However, in its portrayal of Kashmiri leaders as the antagonists, the film inadvertently points a finger at their previous allies in Delhi, suggesting a preference for technical legalities over constitutional ethics. It touches upon the grim possibility of human rights abuses sanctioned by state officials. Yami’s character, Zooni, is asked what she might have done differently following an encounter with militant Burhan Wani. Her response, coupled with later actions, poses a compelling question: are the land and its integration more vital than the lives and welfare of its people?

Veteran actor Raj Zutshi conjures images of both Farooq and Omar Abdullah as a political figure with a sinister edge, while Divya Seth transforms Mehbooba Mufti into a silent yet manipulative character. Arun Govil returns to the screen with poise to portray the Prime Minister, and Kiran Karmarkar presents an impressive contrast as the Home Minister, countering Zutshi’s dramatic portrayal.

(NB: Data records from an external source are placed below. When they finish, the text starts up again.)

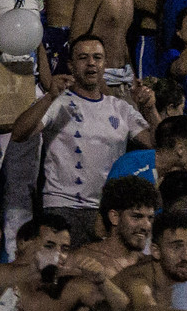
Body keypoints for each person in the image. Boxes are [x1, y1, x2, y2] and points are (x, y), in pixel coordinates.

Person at [9, 36, 158, 243]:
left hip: (107, 210)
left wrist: (150, 110)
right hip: (62, 207)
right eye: (83, 57)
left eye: (97, 57)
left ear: (105, 64)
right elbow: (19, 133)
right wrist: (50, 96)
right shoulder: (58, 102)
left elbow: (157, 145)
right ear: (71, 65)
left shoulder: (120, 108)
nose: (91, 63)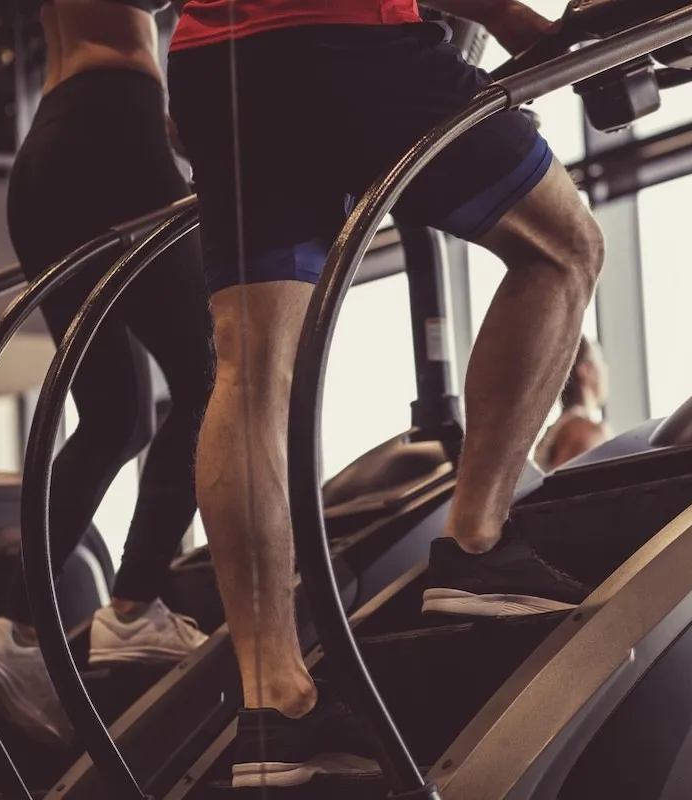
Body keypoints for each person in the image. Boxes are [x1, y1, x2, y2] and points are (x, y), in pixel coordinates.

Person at [167, 0, 605, 789]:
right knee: (564, 249)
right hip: (346, 33)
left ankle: (275, 702)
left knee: (250, 368)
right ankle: (475, 546)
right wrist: (508, 18)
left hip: (216, 60)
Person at [0, 0, 216, 746]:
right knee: (216, 372)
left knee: (116, 416)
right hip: (114, 133)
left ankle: (15, 626)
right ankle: (137, 603)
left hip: (52, 152)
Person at [534, 336, 612, 471]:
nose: (605, 369)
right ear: (585, 370)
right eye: (600, 361)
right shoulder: (587, 433)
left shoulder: (550, 435)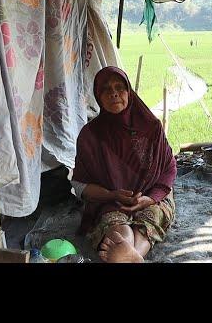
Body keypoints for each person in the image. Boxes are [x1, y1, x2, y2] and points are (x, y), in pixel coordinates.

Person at [72, 66, 176, 263]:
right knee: (118, 230)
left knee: (149, 220)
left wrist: (150, 198)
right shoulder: (90, 135)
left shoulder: (151, 126)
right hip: (110, 200)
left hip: (152, 195)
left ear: (129, 92)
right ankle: (134, 257)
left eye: (119, 87)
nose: (114, 93)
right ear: (98, 96)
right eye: (106, 89)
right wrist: (112, 195)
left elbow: (169, 168)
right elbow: (80, 185)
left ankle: (128, 257)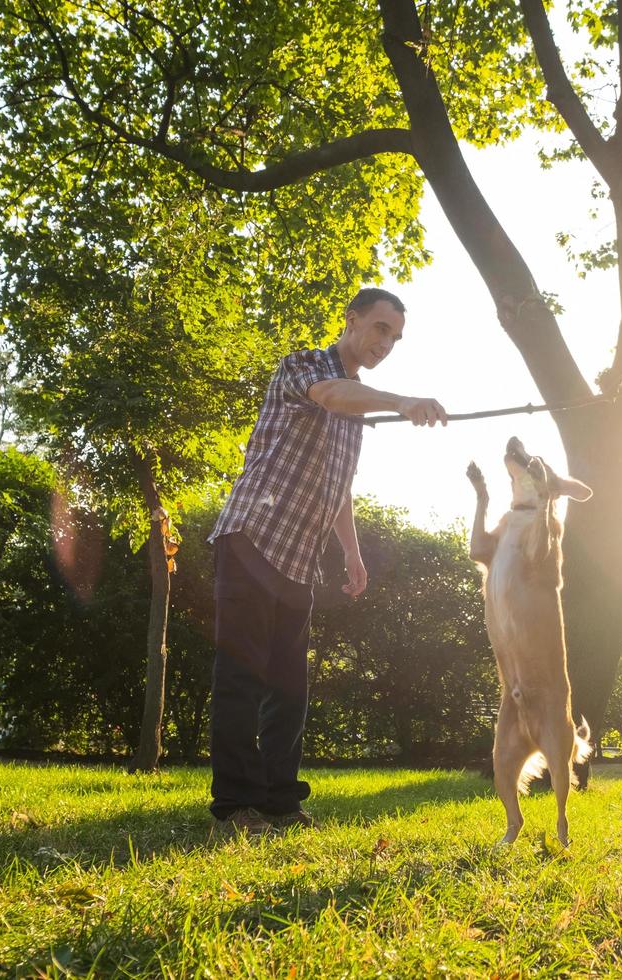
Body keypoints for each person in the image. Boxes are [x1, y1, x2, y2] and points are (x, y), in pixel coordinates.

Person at [206, 287, 447, 837]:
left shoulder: (358, 406)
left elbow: (339, 487)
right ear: (352, 320)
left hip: (299, 558)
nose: (386, 343)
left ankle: (280, 803)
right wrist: (404, 401)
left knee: (290, 687)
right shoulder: (305, 367)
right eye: (381, 329)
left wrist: (353, 553)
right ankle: (236, 808)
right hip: (251, 536)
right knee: (242, 678)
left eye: (396, 337)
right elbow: (333, 396)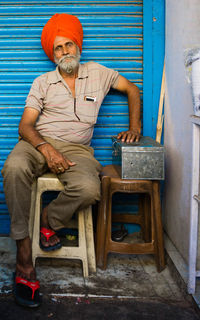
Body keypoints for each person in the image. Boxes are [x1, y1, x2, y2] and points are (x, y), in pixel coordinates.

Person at [1, 13, 141, 307]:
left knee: (91, 188)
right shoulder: (43, 81)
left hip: (78, 149)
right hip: (38, 143)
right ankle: (24, 259)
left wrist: (135, 128)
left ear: (78, 46)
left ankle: (47, 219)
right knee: (13, 167)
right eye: (58, 48)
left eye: (68, 45)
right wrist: (47, 149)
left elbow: (132, 90)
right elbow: (25, 126)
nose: (64, 51)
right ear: (52, 55)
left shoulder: (99, 73)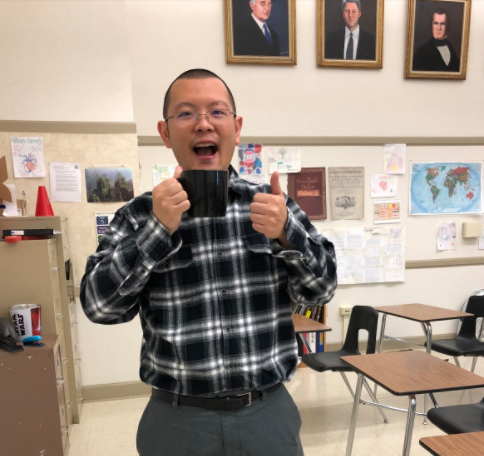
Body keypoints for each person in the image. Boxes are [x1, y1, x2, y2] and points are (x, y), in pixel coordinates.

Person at [80, 69, 337, 456]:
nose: (203, 124)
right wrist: (156, 231)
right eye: (186, 114)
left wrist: (287, 233)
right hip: (177, 421)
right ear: (165, 133)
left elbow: (323, 288)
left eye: (217, 112)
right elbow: (99, 307)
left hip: (267, 414)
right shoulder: (138, 215)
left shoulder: (271, 205)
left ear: (236, 127)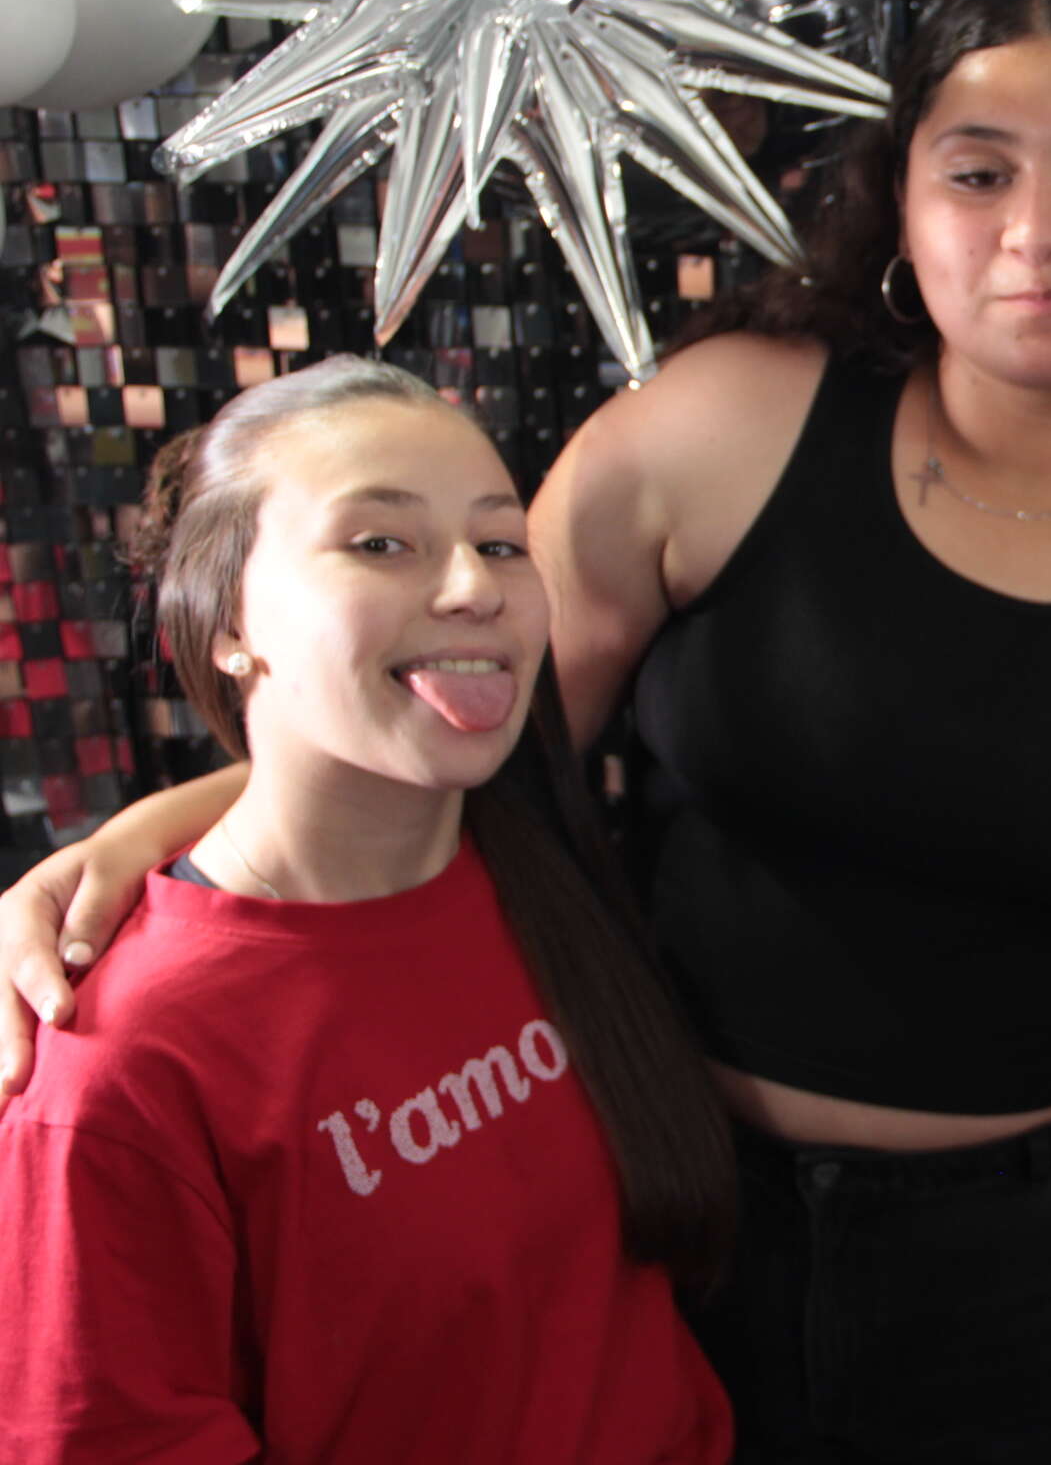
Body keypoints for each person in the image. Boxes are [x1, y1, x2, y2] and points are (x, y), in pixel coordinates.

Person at [0, 0, 1051, 1465]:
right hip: (667, 1226)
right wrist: (152, 850)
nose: (1038, 229)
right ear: (903, 205)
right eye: (978, 172)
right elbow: (448, 698)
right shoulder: (726, 429)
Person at [0, 356, 736, 1463]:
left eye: (501, 543)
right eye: (381, 543)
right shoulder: (122, 1065)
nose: (473, 586)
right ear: (226, 622)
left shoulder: (535, 864)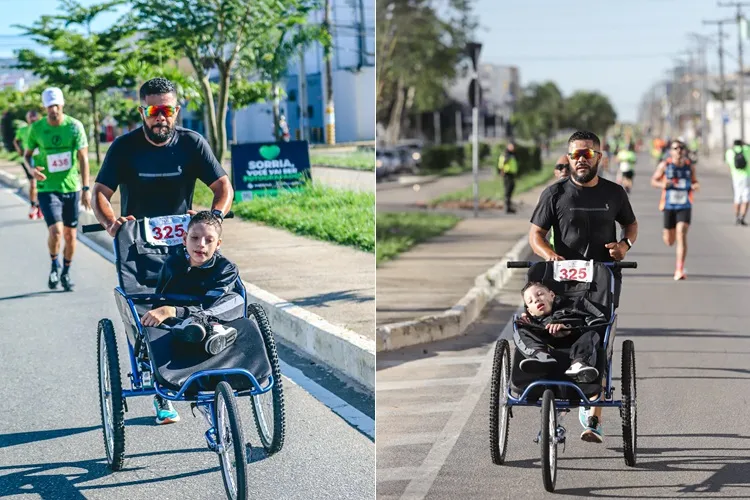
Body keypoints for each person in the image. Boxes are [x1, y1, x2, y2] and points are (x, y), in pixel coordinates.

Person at [91, 76, 234, 423]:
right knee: (148, 310)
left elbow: (223, 187)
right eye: (153, 111)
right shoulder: (125, 148)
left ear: (176, 110)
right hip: (139, 246)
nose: (161, 118)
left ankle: (208, 366)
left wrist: (212, 218)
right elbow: (98, 192)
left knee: (197, 302)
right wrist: (112, 223)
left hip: (183, 243)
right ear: (142, 111)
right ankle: (161, 387)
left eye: (167, 110)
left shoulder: (191, 144)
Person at [528, 130, 638, 443]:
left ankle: (593, 416)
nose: (580, 159)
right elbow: (536, 234)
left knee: (600, 341)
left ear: (599, 157)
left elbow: (631, 224)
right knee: (557, 340)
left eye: (587, 154)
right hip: (563, 281)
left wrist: (624, 245)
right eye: (575, 154)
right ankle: (554, 413)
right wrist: (549, 254)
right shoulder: (555, 194)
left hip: (603, 281)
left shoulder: (614, 193)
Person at [139, 211, 245, 424]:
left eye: (209, 240)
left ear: (218, 243)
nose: (201, 245)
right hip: (178, 325)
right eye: (194, 238)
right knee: (178, 323)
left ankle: (210, 330)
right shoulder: (173, 264)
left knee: (236, 299)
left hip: (212, 317)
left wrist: (178, 311)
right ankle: (162, 395)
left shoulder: (226, 268)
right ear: (184, 239)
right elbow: (160, 303)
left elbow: (213, 305)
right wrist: (169, 312)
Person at [24, 88, 91, 291]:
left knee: (71, 236)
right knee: (56, 231)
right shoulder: (36, 128)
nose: (53, 109)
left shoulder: (74, 126)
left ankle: (65, 272)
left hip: (71, 187)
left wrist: (86, 187)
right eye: (49, 106)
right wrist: (31, 170)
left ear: (62, 105)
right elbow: (27, 155)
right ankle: (54, 264)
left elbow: (83, 158)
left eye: (56, 105)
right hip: (47, 188)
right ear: (45, 108)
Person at [516, 282, 609, 383]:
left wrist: (569, 331)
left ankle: (579, 363)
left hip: (578, 343)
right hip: (548, 349)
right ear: (530, 311)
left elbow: (600, 325)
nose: (536, 300)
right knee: (520, 332)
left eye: (539, 294)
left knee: (592, 334)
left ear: (552, 295)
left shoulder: (577, 303)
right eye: (530, 301)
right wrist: (526, 326)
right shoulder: (532, 323)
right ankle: (540, 357)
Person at [650, 139, 700, 281]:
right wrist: (662, 184)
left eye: (681, 148)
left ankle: (679, 269)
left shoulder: (690, 167)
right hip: (669, 206)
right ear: (671, 151)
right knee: (670, 241)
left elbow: (695, 181)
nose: (679, 150)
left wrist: (696, 185)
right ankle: (666, 232)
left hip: (684, 205)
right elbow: (653, 181)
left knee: (681, 234)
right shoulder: (665, 165)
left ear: (684, 151)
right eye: (675, 148)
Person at [14, 110, 42, 219]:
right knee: (33, 184)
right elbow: (16, 141)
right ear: (27, 119)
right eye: (31, 116)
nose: (33, 118)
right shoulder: (23, 130)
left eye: (34, 116)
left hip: (40, 158)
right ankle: (33, 205)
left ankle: (39, 206)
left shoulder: (42, 129)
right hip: (28, 159)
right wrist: (19, 150)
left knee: (41, 183)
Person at [725, 139, 750, 225]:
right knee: (746, 197)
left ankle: (736, 217)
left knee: (737, 197)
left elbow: (728, 164)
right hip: (746, 176)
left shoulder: (729, 152)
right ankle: (742, 217)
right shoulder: (746, 149)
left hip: (735, 177)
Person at [498, 142, 518, 214]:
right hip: (507, 174)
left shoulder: (511, 154)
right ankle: (507, 207)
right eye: (512, 146)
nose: (514, 148)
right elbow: (503, 163)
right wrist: (502, 171)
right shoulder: (507, 154)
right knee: (507, 191)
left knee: (510, 190)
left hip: (511, 174)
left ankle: (509, 207)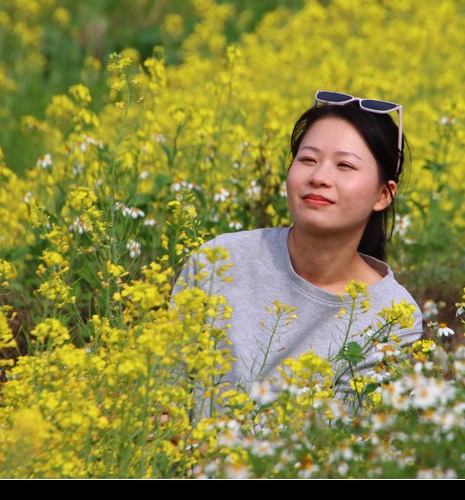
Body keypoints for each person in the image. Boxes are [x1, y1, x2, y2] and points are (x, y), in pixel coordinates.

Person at [174, 90, 423, 410]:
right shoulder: (217, 261)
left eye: (344, 165)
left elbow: (344, 433)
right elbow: (163, 396)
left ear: (383, 195)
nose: (319, 177)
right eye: (308, 160)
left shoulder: (393, 317)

The film acknowledges the unchanged ‘ecosystem,’ despite shifts in power, itself adopting the mechanisms of the ‘system’ to convey its viewpoint. The narrative stands out for placing two women, Zooni and her deputy secretary played by Priyamani, at the helm of the emotional and political saga; both actresses deliver compelling performances, particularly Gautam, whose portrayal of Zooni morphs from purpose to disillusionment.

Yet, as the story proceeds, it becomes increasingly simplistic, transforming into a portrayal reminiscent of the one-man army trope often seen in Bollywood. It suggests that the filmmakers take a cinematic leap beyond the democratic ethos they represent.

“Article 370” is more than just a film; it is a cinematic statement currently showing in theaters, inviting audiences to revisit and evaluate one of the most impactful decisions in recent Indian history.